Qualité, proximité, complémentarité
En 2016, il fonde avec cinq autres agriculteurs « Les fermes du Ravillon », une société en nom collectif (SNC) qui commercialise des produits - biologiques évidemment - cultivés et transformés dans leurs exploitations. Graines, huiles, pâtes et farines sont vendues une fois par mois dans leurs fermes, directement du producteur au consommateur. Sans intermédiaire. Leur production se retrouve à présent dans des magasins spécialisés comme Germinal ou dans les enseignes Bi1 développées par Schiever. La farine de petit épeautre ou de khorasan - une variété de blé ancien - produite avec les céréales de Guillaume Conseil a trouvé grâce auprès de boulangers parisiens. Afin d’accompagner leur activité et de rationaliser la distribution, les six associés viennent d’investir 600.000 euros dans la construction d’un hangar en bois à Neuilly, dans la commune nouvelle de Valravillon.
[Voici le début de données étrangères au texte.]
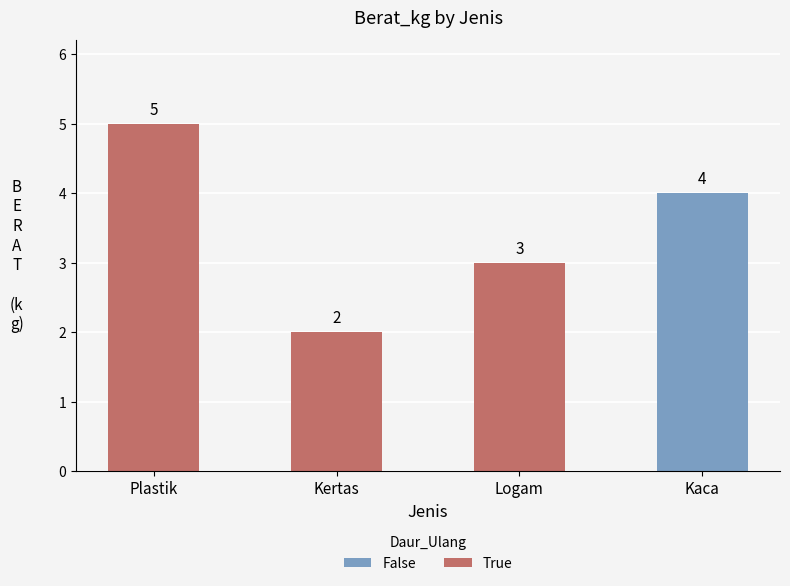

What are all the series names shown in the legend?

False, True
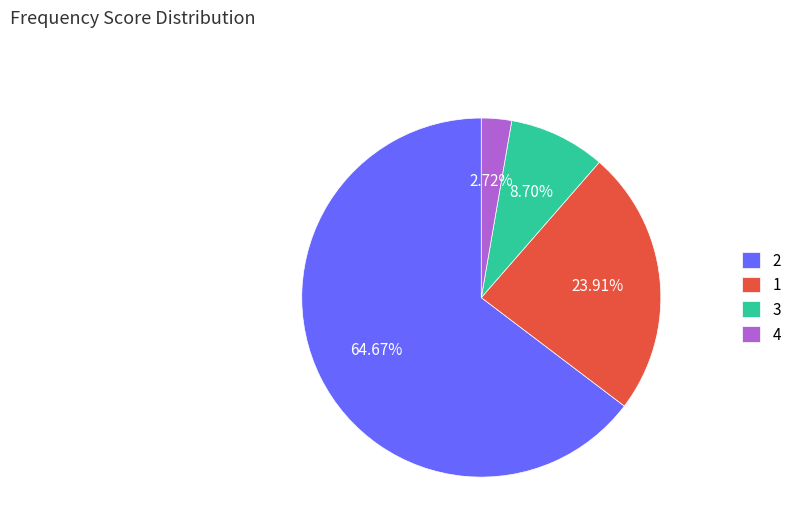

Is it true that 1 is 18% of the pie?

False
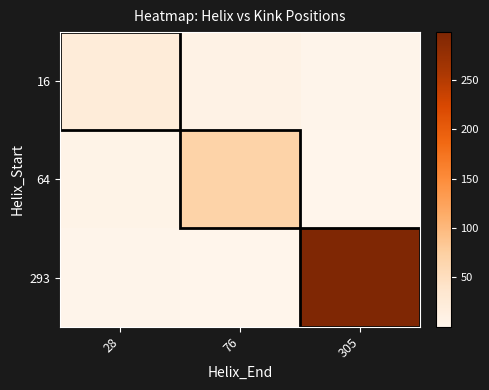

Reading left to right, extract all data points from this chart.

16: 28=23.0	76=8.0	305=2.0
64: 28=5.8	76=69.0	305=0.3
293: 28=1.9	76=0.3	305=298.0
« Il est important de déléguer un maximum de compétences et de ne pas tomber dans le piège dans lequel tombent de nombreux présidents : la longévité. »
Mais le dossier qui va occuper, cette année, Guillaume Conseil va être, sans conteste, la construction de l’usine de flocon d’avoine que le président et les administrateurs de la Cocebi entendent ouvrir à Nitry à l’été 2023. Avec six autres acteurs historiques de la filière biologique, la coopérative agricole icaunaise vient, en effet, de créer une nouvelle société, Avena (Avoine en latin) et d’investir 7,6 millions d’euros. L’expérience bancaire fait de l’exploitant agricole l’une des chevilles ouvrières incontournables de cette structure qui vise à relocaliser, en partenariat avec Biocoop, cette production en plein essor sur le territoire national. Un nouveau défi que le quadragénaire s’apprête à relever avec méthode et concertation.
Car s’il consent volontiers avoir accepté la présidence de la coopérative plus par devoir que par ambition personnelle, il livre un regard singulier sur ses responsabilités afin d’éviter de « s’essouffler », dit-il. « Il est important de déléguer un maximum de compétences et de ne pas tomber dans le piège dans lequel tombent de nombreux présidents : la longévité. Il faut instaurer une rotation de la présidence, quitte à rester dans le conseil d’administration, pour faire profiter de son expérience. Nous avons besoin d’être nombreux à être éprouvés aux responsabilités pour être résilient. » Du souffle, l’Icaunais n’en manque pourtant pas. Malgré un agenda bien chargé, cet adepte du cyclisme et de la course à pied s’astreint à s’entraîner deux fois par semaine avec ses amis, « les mêmes que lorsque j’étais enfant ». Celui qui a déjà participé à l’ultra-trail du Mont-Blanc (UTMB) et parcouru ses 170 kilomètres, prépare la première édition sénonaise du « Dernier homme debout » qui se déroulera le 12 mars prochain. Son secret ? « Beaucoup de sommeil », sourit-il. Et une alimentation saine.